Figure 3. Together the BRICS have implemented 1,450 trade disortions since the crisis began, only 20% has been unwound.

Since the global economic crisis began three of the BRICS (Brazil, India, and China) have introduced dozens of additional incentives to inflate exports. These incentives harm the interests of trading partners that compete in the same markets abroad, boosting market shares of goods shipped by these three BRICS. Foreign subsidiaries operating in the BRICS may be eligible for these state incentives as well – so these incentives cannot be justified as giving a hand to emerging market firms taking on Western rivals.
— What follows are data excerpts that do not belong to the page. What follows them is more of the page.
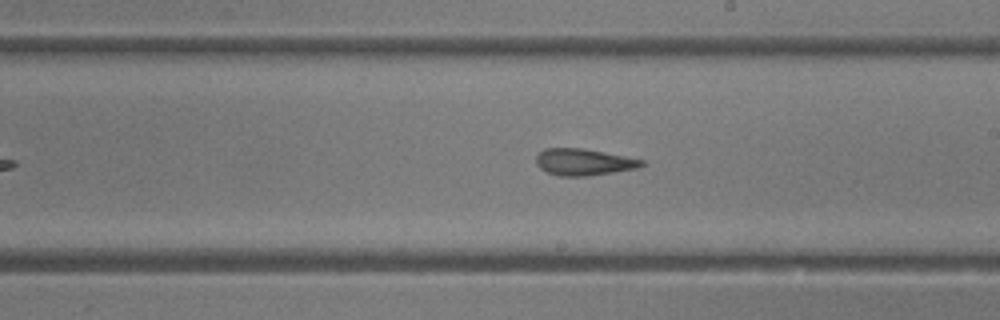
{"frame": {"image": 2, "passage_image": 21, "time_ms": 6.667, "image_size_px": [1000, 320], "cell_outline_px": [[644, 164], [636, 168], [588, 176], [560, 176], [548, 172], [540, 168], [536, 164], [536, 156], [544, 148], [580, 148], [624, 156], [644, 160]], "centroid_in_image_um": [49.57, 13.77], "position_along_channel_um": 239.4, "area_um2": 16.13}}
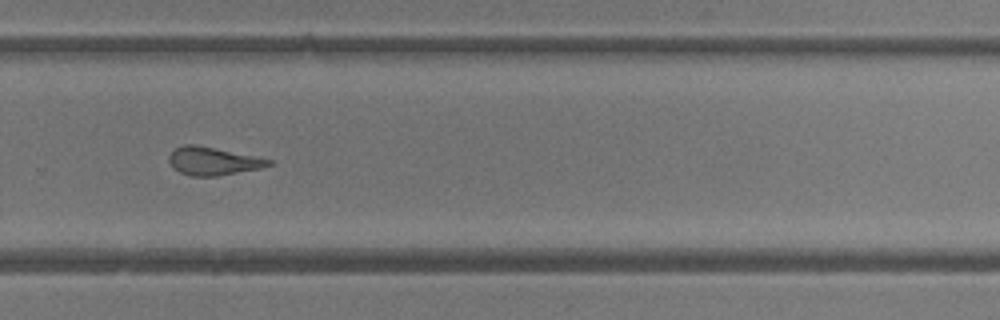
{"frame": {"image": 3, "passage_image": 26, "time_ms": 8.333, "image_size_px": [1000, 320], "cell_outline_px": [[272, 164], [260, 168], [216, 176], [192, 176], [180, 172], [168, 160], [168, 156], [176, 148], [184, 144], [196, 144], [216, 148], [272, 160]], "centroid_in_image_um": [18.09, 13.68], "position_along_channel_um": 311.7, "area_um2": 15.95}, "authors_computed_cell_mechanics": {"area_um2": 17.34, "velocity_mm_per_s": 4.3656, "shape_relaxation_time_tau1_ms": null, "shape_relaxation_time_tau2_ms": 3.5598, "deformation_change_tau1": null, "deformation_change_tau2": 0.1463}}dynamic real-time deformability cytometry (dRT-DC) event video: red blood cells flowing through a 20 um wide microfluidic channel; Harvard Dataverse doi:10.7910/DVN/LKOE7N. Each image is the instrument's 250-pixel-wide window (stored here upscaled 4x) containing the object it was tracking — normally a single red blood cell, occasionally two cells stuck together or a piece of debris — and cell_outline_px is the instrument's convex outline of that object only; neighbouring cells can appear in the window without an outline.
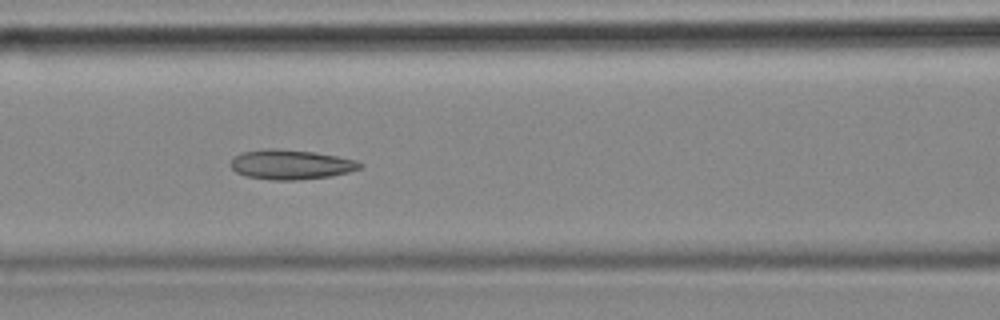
{"species": "common noctule bat (a hibernating species)", "species_latin": "Nyctalus noctula", "temperature_condition": "cold", "stored_images_in_passage": 7, "camera_frame_rate_fps": 3000, "um_per_image_px": 0.085, "animal": {"sex": "female", "body_mass_g": 18.4}, "frame": {"image": 1, "passage_image": 7, "time_ms": 2.0, "image_size_px": [1000, 320], "cell_outline_px": [[364, 164], [360, 168], [348, 172], [332, 176], [296, 180], [272, 180], [244, 176], [236, 172], [232, 168], [232, 156], [240, 152], [268, 148], [276, 148], [316, 152], [356, 160]], "centroid_in_image_um": [24.7, 13.98], "position_along_channel_um": 141.9, "area_um2": 22.54}}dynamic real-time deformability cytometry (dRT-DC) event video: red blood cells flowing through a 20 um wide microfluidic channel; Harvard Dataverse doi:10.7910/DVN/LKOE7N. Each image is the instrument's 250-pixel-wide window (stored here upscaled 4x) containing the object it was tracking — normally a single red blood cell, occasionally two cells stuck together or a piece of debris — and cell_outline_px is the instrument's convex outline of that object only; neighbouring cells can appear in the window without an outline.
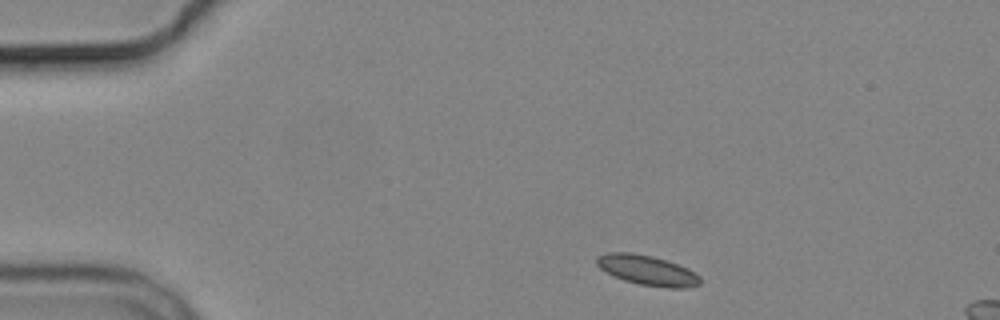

Using detailed product and bilateral trade data, for many of the BRICS trading partners the percentage of exports harmed by BRICS export incentives is significant. In an analysis of the impact of such export incentives, Evenett and Fritz (2015) found that they were largely responsible for holding back LDC exports by 31% over the years 2009 to 2013.

Map 1. Artificial export incentives by the BRICS threaten large shares of trading partner’s exports.

Taken together, these findings imply that there is much the BRICS could do to improve the own commercial policy credentials. While the mix of trade distortions introduced by each of the BRICS differs, the reality is that the BRICS have repeatedly discriminated against foreign commercial interests, harming not only industrial countries and each other, but also more vulnerable developing countries. That harm is not only done by import restrictions but also by the many steps taken by the BRICS to artificially lift their exports.

The BRICS trade strategy: Time for a rethink

This year’s BRICS summit occurs during tougher times for the leading emerging markets – each of the BRICS’ exports are falling and when only India is expected to see faster economic growth in 2015 and 2016. The exposure of BRICS commercial interests to discrimination by foreign governments revealed in this report calls for a rethink of BRICS trade strategy.

At best, current BRICS trade strategy is incoherent. On the one hand, the BRICS have sought to bolster trade between them with more generous credit lines for exporters and the like. On the other, the BRICS are responsible for a third of all of the harm done to each other’s commercial interests. This cannot make sense.

Moreover, BRICS Trade Ministers may want to rethink the wisdom of them excusing protectionism imposed by developing countries on the grounds that their economies are deserving of special and differential treatment. This report showed that four-fifths of the 2,733 trade distortions harming the BRICS were implemented by developing countries. There isn’t much evidence of BRICS solidarity either as one third of the hits to BRICS commercial interests come from another BRICS member.

The BRICS ought to have a strong interest in discouraging and unwinding protectionism. The frequency with which BRICS commercial interests are harmed by beggar-thy-neighbour interests ought to turn the BRICS into champions of the monitoring of protectionism by international organisations and of renewing the G-20 pledge on eschewing protectionism.

Lastly, the amount of global commerce that competes with BRICS-based firms that are eligible for state-provided export incentives, that was revealed in this report, won’t go unnoticed by trading partners of the BRICS. The BRICS would be advised to clean up their own commercial policy act before trade tensions rise.